**QUESTIONS**
a: Name every actor whose name appears in parentheses in the Dr. Dolittle 2 review.
b: Pick up the Dr. Dolittle 2 review after its final paragraph and write what comes next.

**SELECTED EXCERPT**
After the success of one special effects intensive sequel with 2000’s Nutty Professor II: The Klumps, Eddie Murphy didn’t exactly go for broke in his next live action flick. Instead, he went back for more sequel action with Dr. Dolittle 2, the second adventure in a series that started with 1998’s Dr. Dolittle.
I can’t blame him for this approach since it seems to work for Murphy. Neither Klumps nor Dolittle 2 equaled the success of their predecessors, but they came reasonably close. The $123 million gross of Klumps came within $5 million of the original flick’s take, so both were quite similar. Dolittle 2 showed a more significant decline; after the first film made $144 million, the sequel dropped to $112 million. Still, that was a respectable total, and it should be noted that 2001 was a much more competitive summer than was 1998.
(By the way, one will note the necessity of that “live action” disclaimer, since another Murphy project appeared between Klumps and Dolittle 2: the animated comedy Shrek. With a current take of $263 million (as of September 25 2001), it stands a strong shot of being the year’s top-grossing movie.)
While Klumps upped the ante over the first Nutty, I didn’t feel the same way about Dolittle 2. In Klumps, special effects technologies were pushed to allow Murphy to consistently interact with himself, and the result was a real tour de force. While I’m sure the computer-altered animals in Dolittle 2 improve upon those seen in the original, it doesn’t appear to present the same leap. Instead, Dolittle 2 seems like more of the same.
Which may be fine for those who enjoyed the first film. Personally, I thought it was moderately entertaining at best, and the same feelings occurred as I watched Dolittle 2. One nice - though fairly unexplored - aspect of the sequel relates to the fame of the good doctor. Since his ability to talk to animals was revealed to the public in the first movie, he’s become a star, and his doctorial dance card is totally full. Though his practice may thrive, clearly his personal relationships suffer, as his wife Lisa (Kristen Wilson) feels neglected and oldest daughter Charisse (Raven-Symone) has become totally alienated.
Despite these familial issues, Dolittle 2 isn’t about interpersonal concerns; we want talking animals and lots of them! As such, the movie’s main plot relates to a wilderness area endangered by a foresting company. The domain could be saved as the last residence of the Pacific Western bear, but since apparently only a female remains, the species is doomed anyway, so it looks like the baddies will prevail.
However, a domesticated male is found as a sideshow performer. Wild and tame animals don’t usually mix, but with the help of Dolittle, animal hopes are high that he’ll be able to bridge the gap. As such, he tries to make Archie (voiced by Steve Zahn) into the bear of Ava’s (Lisa Kudrow) dreams.
Much fairly predictable material ensues. The film mixes very low-brow comedy - such as a scene in which Archie has the runs and Dolittle’s stuck in the toilet with him - and some slightly more sophisticated elements, but make no mistake; the emphasis is on kid-oriented wackiness; if any adults enjoy it too, that’s great, but they don’t make up the target audience.
On the positive side, I thought Murphy showed more character here than in the first film. Since the movie mainly showcases the furry beasts, the doctor stood the possibility of getting lost in his own film, and that occasionally happened to Murphy during the first outing. It still occurs here as well, but not to as heavy a degree. Murphy holds up well against the animal onslaught and helps ground the movie nicely.

(Records excerpted from a collection)
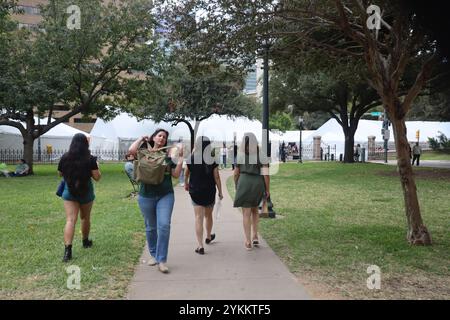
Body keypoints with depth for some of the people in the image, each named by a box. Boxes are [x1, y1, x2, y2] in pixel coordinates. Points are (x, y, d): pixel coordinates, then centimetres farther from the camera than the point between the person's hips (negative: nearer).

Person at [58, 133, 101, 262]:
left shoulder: (65, 158, -5)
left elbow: (60, 174, 8)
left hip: (69, 192, 1)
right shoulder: (90, 159, -13)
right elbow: (97, 177, -11)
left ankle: (67, 249, -18)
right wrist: (95, 166, 5)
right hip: (86, 192, 0)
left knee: (70, 220, -5)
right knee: (85, 218, 19)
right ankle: (85, 241, 39)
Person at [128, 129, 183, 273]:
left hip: (165, 195, 0)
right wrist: (141, 138, -4)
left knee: (164, 225, -13)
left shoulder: (167, 156, 7)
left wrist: (180, 158, -4)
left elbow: (176, 174, 2)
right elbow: (132, 150, -19)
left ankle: (162, 260, -6)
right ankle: (154, 255, 31)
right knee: (151, 227, 12)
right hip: (147, 196, 0)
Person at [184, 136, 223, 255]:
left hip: (195, 191, 0)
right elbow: (217, 177, -8)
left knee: (199, 217, -1)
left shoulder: (191, 159, -6)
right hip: (209, 192, 0)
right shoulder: (212, 161, -10)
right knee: (208, 215, 20)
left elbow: (187, 173, 11)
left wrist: (186, 183, 30)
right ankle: (209, 237, 42)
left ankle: (200, 245, -10)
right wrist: (220, 192, 2)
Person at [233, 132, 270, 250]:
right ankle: (255, 236, 15)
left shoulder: (240, 155, -3)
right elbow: (265, 174, -9)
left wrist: (236, 187, 16)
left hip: (244, 183, -1)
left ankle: (248, 242, 4)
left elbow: (236, 173, 2)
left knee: (246, 213, 5)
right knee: (254, 209, 23)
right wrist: (267, 189, 0)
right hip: (258, 183, 1)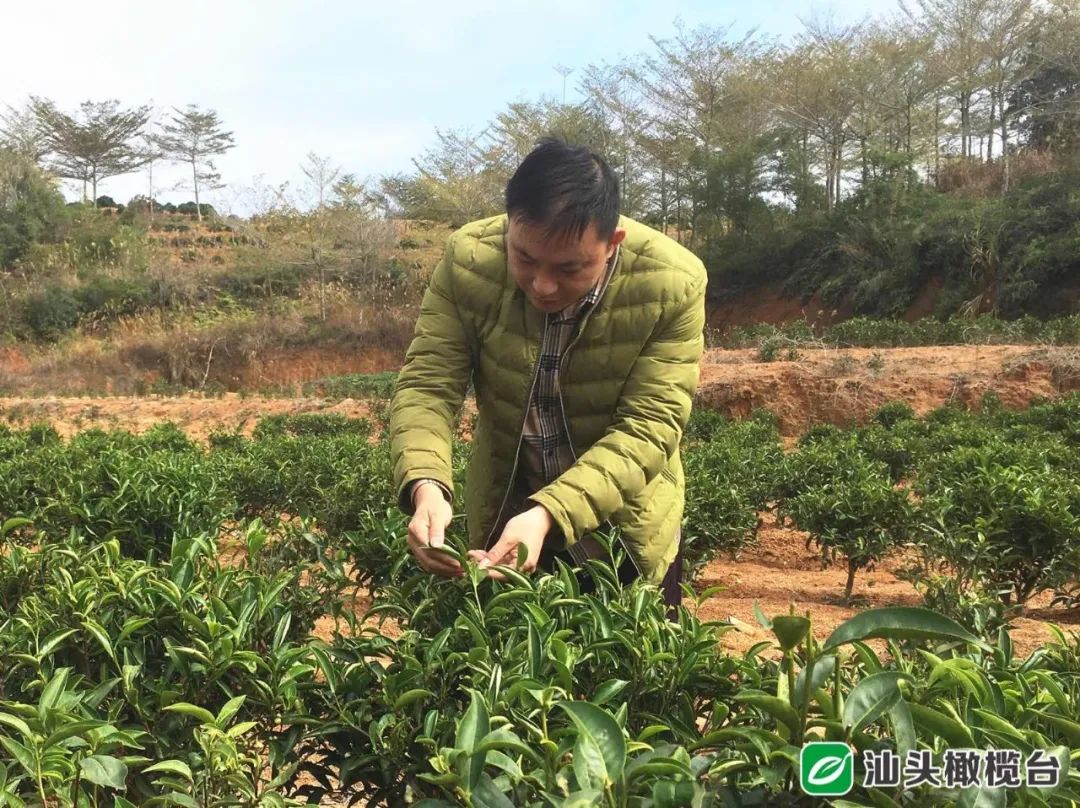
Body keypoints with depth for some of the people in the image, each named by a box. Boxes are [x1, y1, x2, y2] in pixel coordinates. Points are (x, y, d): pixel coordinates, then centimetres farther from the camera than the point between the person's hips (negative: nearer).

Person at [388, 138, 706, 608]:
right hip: (501, 511, 2)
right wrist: (425, 486, -37)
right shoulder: (467, 260, -20)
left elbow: (648, 428, -26)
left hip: (624, 522, -1)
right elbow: (426, 386, -18)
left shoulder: (672, 284, -25)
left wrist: (548, 515, -39)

**ANSWERS GIVEN**
a: Kristen Wilson, Raven-Symone, Steve Zahn, Lisa Kudrow

b:
I was also fairly impressed by the animal effects themselves. When I saw a similar summer 2001 flick called Cats and Dogs, I virtually never bought the visuals; they looked phony and I couldn’t suspend disbelief. During Dolittle 2, however, I felt that many more shots worked than didn’t. Sure, some of the animal expressions fell flat and looked artificial, but most of the material seemed to be surprisingly believable. The elements all integrated quite well, and I was somewhat astonished to learn how many different parts had to be connected. The effects people deserve a lot of credit for the film’s success.
Despite Murphy’s engaging presence and solid visuals, Dolittle 2 never became anything special, mainly because it’s just a bland story. The tale doesn’t introduce much that’s new or fresh, and the majority of the animal humor seems stale. Ultimately, I thought Dr. Dolittle 2 was periodically engaging, but as a whole it felt watchable but lackluster.
Dr. Dolittle 2 appears in an aspect ratio of approximately 2.35:1 on this single-sided, dual-layered DVD; the image has been enhanced for 16X9 televisions. Although much of the movie looked very strong, it featured enough concerns to be weaker than expected for a brand-new film.
Sharpness offered one of the disc’s strongest aspects, as the movie almost always looked exceedingly crisp and detailed. Some wider shots presented a slightly fuzzy image, but for the most part, the picture seemed to be distinct and well defined. I discerned no moiré effects or jagged edges, but edge enhancement caused some noticeable concerns. Quite a lot of ringing could be seen at times throughout the movie. I never felt it looked terribly heavy, but the halos became a definite distraction.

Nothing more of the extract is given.